Abolish the School Reform Commission

But, let’s slow down and get it right

(Photo Left)  The dismantling of the SRC should be more measured than dramatic.

When you run for mayor, you can get away with campaign promises that have little basis in reality and still win by a landslide. You can say that you will “…work to make schools financially stable so that Harrisburg has no reason to continue to saddle Philadelphia with the [School Reform Commission]” (Teacher Action Group 2015 Mayoral Candidate Survey).

 Today, there’s a grassroots movement that doesn’t want to wait for the mayor to achieve financial stability before dismantling the SRC. In fact, they don’t want to wait till the end of the year.

The chief dismantlers are a group of activists rallying under the banner Our City, Our Schools. Their proclamation is clear: “The SRC has failed our children. It has been a 15-year failed experiment, and it needs to end today. We need the vote to abolish by the Fall of 2017 to ensure that local control takes effect by the Fall of 2018. We can’t risk our schools being under state control if a Republican Governor wins in November 2018. We remember the school closures and budget cuts under Tom Corbett and we won’t risk that ever again. We can’t afford to fail our children with this experiment.”

Their political agenda is equally clear: “Mayor Kenney and Governor Wolf should uphold their pledge to abolish the School Reform Commission through a simple majority of the School Reform Commissioners, that they both appointed.”

The group has published a four-phase timeline to achieve their goal. It begins with SRC members voting to dissolve and drafting a declaration of dissolution from the PA Secretary of Education.
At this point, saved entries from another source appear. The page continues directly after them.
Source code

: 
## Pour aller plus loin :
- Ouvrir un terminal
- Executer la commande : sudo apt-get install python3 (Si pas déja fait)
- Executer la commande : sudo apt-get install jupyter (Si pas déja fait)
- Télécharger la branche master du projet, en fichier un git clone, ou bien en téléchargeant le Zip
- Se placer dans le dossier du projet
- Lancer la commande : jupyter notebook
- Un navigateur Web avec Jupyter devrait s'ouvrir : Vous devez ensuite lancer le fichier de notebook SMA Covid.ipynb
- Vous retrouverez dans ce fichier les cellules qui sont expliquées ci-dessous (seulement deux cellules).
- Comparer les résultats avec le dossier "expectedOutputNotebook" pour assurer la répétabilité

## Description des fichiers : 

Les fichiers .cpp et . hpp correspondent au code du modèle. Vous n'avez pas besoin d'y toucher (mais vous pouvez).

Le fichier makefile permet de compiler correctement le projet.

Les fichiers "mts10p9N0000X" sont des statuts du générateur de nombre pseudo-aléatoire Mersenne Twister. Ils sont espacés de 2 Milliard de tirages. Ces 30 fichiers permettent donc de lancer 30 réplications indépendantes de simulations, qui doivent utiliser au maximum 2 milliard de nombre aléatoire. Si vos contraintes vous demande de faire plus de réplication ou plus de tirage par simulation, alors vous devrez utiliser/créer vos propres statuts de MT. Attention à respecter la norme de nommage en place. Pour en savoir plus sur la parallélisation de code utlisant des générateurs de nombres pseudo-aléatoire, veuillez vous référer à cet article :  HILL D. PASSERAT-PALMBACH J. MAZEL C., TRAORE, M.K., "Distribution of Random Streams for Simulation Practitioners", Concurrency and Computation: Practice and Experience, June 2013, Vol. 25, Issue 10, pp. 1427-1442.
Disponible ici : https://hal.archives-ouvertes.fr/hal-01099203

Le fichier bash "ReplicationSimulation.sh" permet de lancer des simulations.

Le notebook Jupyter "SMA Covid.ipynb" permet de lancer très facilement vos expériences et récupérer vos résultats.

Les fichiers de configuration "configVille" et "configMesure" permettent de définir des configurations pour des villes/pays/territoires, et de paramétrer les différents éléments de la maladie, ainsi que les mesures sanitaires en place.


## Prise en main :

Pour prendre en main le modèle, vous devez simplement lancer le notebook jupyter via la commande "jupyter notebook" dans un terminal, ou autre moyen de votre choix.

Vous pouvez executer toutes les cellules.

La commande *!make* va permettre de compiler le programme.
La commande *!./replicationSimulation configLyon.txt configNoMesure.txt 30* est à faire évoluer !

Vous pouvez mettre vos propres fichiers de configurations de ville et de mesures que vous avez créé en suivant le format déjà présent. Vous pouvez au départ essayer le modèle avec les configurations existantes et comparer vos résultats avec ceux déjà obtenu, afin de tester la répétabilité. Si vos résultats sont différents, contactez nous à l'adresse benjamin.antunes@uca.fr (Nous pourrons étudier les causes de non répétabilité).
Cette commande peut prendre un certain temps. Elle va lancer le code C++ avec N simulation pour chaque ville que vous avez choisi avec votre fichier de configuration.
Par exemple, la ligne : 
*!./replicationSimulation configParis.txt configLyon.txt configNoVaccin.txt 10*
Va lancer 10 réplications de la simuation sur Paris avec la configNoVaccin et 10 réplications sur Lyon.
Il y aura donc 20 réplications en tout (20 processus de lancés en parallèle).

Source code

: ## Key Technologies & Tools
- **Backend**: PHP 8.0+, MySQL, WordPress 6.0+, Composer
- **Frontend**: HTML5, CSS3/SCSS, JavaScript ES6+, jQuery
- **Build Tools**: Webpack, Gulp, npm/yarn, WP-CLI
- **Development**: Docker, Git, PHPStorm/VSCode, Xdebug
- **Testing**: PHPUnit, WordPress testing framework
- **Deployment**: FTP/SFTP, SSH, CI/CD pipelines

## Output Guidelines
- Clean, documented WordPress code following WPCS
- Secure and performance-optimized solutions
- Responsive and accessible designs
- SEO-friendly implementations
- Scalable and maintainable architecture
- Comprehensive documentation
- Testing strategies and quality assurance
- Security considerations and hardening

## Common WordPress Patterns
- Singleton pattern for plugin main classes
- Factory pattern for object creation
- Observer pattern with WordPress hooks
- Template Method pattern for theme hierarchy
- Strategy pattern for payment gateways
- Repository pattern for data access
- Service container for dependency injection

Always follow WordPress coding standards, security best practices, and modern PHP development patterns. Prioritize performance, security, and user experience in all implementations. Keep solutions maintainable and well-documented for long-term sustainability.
Then they propose a task force to provide recommendations by January 2018, followed by City Council passing legislation to get a locally controlled (and perhaps elected) school board on the ballot by May 2018. Finally, they call for an appointment/election of board members in the summer of 2018 or in the November 2018 General Election.

At the outset, let us stake out our position on local control of our school board: it is a moral imperative that should not be sacrificed by the mayor or governor for fear of budgetary retaliation from a Republican-controlled house and senate.

That said, it is important to go about the business of abolishing the SRC in a way that gives confidence to the Republican leadership in Harrisburg that we can be stewards of state education funds flowing to Philadelphia absent their oversight. Our City, Our Schools is not much of a confidence builder in this area.

First, dismantling the SRC does nothing to insure that Our City, Our Schools’ worst fear won’t come to pass: a Republican governor elected in 2018 who chooses to cut funding to Philadelphia schools. Whether there is an SRC or not, Superintendent Hite will still be going hat-in-hand to the Republican legislature in 2019.

Second, the Our City, Our Schools’ timeline is so aggressive as to be borderline delusional. It is November 2017 and neither Mayor Kenney nor Governor Wolf is on board. As the Inquirer reported late last month, “a source familiar with the Kenney administration’s internal discussions about the SRC’s future said the mayor’s support for a governance shift is less firm than some opponents of the panel are hoping.

 ‘The primary issue the administration is currently debating is whether local control will actually improve the quality of Philly schools,’ the source, who was not permitted to share knowledge of the discussions publicly, said”

The article closes with, “J.J. Abbott, spokesman for Gov. Wolf, said he was not aware of any movement to dissolve the SRC, ‘but the governor has repeatedly expressed his support for local control of the School District of Philadelphia.’”

It doesn’t sound like either of these guys is going to step up to the Our City, Our Schools plate any time soon.

Finally, Our City Our Schools needs to ditch the idea that the SRC should be replaced by an elected school board. Creating another layer of elected officials in the school funding paradigm — one without taxing authority and not beholden to City Council, the mayor, or the Republican funding stream — would create the very scenario they want to prevent: a dysfunctional political environment that can only hurt our school kids.